Will 30 Year Loans Survive Dismantling of Fannie and Freddie?

Speculation has ramped up in recent weeks about what changes might be made to the US home-purchase landscape if federally-run mortgage giants Freddie mac and Fannie Mae are shut down. Many have speculated that the popular 30 year, fixed-rate mortgage could become a luxury product after having been a staple of American homebuying since the 1950s.

Interest rates wold likely rise for all buyers if Fannie and Freddie go away, but insiders say that rates would climb more for urban and rural homebuyers than for the coveted surburban customers. Lenders could begin charging fees for a number of popular features now taken for granted, such as the ability to “lock in” an interest rate weeks or months before signing a contract to buy.

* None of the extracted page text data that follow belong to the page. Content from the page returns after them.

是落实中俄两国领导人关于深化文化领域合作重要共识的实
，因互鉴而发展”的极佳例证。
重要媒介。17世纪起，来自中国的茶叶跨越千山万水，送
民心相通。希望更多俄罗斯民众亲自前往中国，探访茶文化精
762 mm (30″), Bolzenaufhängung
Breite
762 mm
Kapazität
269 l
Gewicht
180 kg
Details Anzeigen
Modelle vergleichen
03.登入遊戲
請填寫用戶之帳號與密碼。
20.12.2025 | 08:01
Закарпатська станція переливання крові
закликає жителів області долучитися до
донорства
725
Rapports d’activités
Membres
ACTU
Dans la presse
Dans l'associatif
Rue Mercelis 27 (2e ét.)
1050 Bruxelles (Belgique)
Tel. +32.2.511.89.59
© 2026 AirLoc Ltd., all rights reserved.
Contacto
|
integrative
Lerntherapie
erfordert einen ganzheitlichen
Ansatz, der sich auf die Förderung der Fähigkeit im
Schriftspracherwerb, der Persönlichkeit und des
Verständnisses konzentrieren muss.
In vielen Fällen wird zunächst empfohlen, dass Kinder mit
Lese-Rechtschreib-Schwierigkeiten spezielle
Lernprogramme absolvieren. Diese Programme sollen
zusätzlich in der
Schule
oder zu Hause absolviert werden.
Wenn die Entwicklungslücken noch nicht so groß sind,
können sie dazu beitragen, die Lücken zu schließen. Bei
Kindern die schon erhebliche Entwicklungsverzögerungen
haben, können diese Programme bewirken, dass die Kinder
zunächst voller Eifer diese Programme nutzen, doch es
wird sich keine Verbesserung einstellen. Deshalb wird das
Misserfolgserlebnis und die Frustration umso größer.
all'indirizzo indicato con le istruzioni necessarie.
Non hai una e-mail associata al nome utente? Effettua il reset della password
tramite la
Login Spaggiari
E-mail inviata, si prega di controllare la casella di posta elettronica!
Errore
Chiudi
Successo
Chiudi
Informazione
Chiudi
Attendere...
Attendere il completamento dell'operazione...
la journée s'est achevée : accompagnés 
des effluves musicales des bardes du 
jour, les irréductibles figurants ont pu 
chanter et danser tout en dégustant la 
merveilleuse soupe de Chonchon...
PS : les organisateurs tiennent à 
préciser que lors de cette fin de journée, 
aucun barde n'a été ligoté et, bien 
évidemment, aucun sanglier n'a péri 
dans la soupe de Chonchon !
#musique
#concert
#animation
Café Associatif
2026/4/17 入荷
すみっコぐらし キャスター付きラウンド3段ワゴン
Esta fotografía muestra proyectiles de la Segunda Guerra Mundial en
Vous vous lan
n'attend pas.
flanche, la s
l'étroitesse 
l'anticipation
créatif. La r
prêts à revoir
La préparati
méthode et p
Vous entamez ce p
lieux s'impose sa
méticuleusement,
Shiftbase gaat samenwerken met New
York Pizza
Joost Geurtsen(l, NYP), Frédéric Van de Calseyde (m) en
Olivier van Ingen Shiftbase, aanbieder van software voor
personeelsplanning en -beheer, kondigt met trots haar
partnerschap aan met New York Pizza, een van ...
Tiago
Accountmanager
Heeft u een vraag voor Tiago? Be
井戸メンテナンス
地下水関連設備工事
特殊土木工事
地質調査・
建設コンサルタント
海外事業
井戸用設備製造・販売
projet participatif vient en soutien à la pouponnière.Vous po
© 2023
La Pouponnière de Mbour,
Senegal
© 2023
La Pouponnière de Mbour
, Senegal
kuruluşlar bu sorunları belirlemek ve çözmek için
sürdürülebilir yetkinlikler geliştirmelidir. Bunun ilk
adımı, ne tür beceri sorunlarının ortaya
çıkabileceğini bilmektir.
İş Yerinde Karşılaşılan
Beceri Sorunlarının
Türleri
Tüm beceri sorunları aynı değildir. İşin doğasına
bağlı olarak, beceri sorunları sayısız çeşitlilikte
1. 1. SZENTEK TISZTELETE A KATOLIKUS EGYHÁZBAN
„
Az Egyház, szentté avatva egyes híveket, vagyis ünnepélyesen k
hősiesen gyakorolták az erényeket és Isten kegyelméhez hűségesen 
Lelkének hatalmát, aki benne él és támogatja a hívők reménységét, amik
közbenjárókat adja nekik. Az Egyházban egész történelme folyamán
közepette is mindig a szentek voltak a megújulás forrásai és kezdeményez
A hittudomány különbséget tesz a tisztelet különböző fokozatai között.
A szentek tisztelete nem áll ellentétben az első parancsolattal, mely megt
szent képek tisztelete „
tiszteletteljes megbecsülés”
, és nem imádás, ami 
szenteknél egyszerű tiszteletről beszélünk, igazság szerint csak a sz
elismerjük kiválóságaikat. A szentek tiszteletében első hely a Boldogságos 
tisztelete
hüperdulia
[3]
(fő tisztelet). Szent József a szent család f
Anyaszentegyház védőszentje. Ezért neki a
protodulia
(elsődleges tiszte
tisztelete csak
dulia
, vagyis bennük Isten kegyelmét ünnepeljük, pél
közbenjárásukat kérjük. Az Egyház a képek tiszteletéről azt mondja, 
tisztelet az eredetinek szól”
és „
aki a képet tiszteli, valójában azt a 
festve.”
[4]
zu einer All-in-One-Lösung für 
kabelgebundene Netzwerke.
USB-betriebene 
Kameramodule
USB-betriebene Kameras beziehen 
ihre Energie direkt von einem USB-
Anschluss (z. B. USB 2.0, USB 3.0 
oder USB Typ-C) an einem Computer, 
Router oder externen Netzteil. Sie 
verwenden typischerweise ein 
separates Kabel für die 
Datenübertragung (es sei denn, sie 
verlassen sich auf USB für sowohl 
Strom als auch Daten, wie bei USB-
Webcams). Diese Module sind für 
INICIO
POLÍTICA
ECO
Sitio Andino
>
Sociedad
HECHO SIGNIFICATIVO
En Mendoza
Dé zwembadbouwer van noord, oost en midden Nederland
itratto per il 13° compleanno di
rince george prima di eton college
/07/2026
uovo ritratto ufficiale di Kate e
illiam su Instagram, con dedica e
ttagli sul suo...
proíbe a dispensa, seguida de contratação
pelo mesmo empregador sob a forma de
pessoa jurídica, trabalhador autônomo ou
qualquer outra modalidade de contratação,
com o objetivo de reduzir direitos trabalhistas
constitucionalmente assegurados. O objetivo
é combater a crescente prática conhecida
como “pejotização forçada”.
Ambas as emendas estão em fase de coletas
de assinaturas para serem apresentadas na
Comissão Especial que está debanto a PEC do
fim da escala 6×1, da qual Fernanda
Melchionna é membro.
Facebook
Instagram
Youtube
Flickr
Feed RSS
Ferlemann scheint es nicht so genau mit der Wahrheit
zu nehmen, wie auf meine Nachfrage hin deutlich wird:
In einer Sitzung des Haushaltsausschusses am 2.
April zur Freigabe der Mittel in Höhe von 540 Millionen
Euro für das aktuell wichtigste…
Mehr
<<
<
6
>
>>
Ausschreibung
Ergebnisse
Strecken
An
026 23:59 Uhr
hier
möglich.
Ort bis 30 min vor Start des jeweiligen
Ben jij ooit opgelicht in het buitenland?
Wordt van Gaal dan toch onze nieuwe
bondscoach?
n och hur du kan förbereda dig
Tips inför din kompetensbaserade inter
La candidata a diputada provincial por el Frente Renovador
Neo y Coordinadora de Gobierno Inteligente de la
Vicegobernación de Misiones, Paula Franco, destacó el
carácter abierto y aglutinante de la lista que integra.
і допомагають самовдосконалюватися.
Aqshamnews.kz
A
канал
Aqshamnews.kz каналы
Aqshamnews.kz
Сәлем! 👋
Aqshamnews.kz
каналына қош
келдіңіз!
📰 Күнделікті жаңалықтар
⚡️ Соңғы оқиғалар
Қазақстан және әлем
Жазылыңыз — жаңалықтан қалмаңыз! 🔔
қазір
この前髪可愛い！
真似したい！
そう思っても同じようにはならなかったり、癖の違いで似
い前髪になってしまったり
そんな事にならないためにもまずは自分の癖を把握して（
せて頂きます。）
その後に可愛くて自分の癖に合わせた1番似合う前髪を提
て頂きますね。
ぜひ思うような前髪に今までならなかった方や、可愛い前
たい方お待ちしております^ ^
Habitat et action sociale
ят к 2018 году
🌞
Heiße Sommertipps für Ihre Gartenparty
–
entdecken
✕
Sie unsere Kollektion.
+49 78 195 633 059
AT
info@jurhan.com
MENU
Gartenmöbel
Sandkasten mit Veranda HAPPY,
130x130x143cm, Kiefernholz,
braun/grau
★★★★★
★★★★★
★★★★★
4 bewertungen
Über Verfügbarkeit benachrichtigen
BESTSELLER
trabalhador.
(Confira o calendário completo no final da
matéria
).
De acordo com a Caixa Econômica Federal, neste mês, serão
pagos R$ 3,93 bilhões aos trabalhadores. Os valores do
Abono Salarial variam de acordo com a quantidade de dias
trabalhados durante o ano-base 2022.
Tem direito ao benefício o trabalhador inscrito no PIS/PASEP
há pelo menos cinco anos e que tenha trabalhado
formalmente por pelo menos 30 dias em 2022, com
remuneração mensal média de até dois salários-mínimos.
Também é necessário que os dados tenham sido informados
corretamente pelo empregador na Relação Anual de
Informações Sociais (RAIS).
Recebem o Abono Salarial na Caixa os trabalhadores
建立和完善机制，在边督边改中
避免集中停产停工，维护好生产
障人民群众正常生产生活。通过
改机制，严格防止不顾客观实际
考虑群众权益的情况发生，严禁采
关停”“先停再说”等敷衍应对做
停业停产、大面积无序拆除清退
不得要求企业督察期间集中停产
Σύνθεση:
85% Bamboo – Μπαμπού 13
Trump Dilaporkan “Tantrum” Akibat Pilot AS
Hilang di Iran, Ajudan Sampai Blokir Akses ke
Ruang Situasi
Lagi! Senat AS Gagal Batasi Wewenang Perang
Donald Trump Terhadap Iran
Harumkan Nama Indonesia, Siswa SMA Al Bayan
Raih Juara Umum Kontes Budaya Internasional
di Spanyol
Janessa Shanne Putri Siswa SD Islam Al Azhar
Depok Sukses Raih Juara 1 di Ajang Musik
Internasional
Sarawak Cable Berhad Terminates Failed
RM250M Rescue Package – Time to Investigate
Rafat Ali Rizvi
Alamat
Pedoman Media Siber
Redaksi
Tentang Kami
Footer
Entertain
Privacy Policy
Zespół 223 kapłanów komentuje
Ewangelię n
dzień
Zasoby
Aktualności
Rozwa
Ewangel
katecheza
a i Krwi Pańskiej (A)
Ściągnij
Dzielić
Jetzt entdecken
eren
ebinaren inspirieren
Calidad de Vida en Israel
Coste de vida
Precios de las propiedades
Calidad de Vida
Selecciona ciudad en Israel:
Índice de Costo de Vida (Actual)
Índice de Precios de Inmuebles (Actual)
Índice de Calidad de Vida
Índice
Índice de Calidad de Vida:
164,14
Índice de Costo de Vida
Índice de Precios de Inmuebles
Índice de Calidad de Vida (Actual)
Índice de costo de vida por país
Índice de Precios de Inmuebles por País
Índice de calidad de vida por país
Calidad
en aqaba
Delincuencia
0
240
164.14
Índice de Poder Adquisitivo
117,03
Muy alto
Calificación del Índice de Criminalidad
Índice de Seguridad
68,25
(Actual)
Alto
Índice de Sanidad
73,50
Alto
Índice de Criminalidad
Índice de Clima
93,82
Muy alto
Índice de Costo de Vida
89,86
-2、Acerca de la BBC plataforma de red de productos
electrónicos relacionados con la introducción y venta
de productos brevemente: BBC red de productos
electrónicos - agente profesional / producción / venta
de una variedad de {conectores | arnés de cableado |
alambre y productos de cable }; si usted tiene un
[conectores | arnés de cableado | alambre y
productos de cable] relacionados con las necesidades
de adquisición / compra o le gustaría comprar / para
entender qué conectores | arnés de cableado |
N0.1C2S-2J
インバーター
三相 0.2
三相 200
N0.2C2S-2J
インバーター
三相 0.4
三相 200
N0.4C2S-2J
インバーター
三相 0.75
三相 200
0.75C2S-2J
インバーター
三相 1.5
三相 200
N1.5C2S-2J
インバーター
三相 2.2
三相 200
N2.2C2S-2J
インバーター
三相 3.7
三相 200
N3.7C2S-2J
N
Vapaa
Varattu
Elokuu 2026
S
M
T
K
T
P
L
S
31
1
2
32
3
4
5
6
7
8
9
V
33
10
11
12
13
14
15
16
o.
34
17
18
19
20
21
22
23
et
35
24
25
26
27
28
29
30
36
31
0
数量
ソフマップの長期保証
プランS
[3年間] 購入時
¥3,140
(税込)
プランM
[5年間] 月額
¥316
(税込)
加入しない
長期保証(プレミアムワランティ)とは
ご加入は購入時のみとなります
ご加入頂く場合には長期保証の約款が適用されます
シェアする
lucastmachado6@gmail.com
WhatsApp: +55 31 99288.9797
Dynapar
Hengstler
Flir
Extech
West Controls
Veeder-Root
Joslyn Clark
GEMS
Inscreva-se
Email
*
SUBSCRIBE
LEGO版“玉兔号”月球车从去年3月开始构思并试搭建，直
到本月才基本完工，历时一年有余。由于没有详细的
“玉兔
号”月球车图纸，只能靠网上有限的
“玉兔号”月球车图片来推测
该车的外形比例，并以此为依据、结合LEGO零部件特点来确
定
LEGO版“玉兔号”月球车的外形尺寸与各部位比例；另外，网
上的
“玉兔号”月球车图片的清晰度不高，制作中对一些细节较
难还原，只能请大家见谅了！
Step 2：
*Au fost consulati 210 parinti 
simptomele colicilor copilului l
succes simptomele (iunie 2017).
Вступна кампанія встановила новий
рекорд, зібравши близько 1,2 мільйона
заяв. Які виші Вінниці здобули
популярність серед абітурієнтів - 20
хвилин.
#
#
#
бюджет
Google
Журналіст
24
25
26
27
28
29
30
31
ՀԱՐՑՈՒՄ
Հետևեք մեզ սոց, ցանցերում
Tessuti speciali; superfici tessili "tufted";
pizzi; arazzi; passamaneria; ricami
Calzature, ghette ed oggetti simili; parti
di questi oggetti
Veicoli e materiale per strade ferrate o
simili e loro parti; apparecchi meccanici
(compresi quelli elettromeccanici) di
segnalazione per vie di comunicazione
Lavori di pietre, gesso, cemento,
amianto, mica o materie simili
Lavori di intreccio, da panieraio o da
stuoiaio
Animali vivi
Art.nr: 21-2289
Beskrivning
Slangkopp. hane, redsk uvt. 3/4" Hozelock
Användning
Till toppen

The dissolution of Fannie and Freddie is a rare, common goal of the Obama administration and House Republicans, though most experts agree that it’s a goal that’s still a long way off from being realized. Congress must come to an agreement on a plan, likely years down the road, and then a long process of weaning the housing market from dependence on the two government-controlled entities would have to be undertaken.

Fannie Mae and Freddie Mac, originally created to increase the availability of home loans, misused federal support to enrich shareholders and executives by backing billions of dollars in bad loans. The two companies were on the verge of bankruptcy when the financial collapse hit, and were seized by the government to prevent their failure. The two have so far required a staggering $135 billion in taxpayer aid to remain solvent.

Discussions are ongoing about what level, if any, the government would have in the mortgage industry if, and when, Fannie and Freddie are dissolved. Some legislators want the government’s involvement to be scaled back, allowing the market to dictate terms and costs, while others insist that the government will have to continue to be involved on some level.

Also up for discussion, meanwhile, are the very basics features of home loans: interest rates and repayment periods.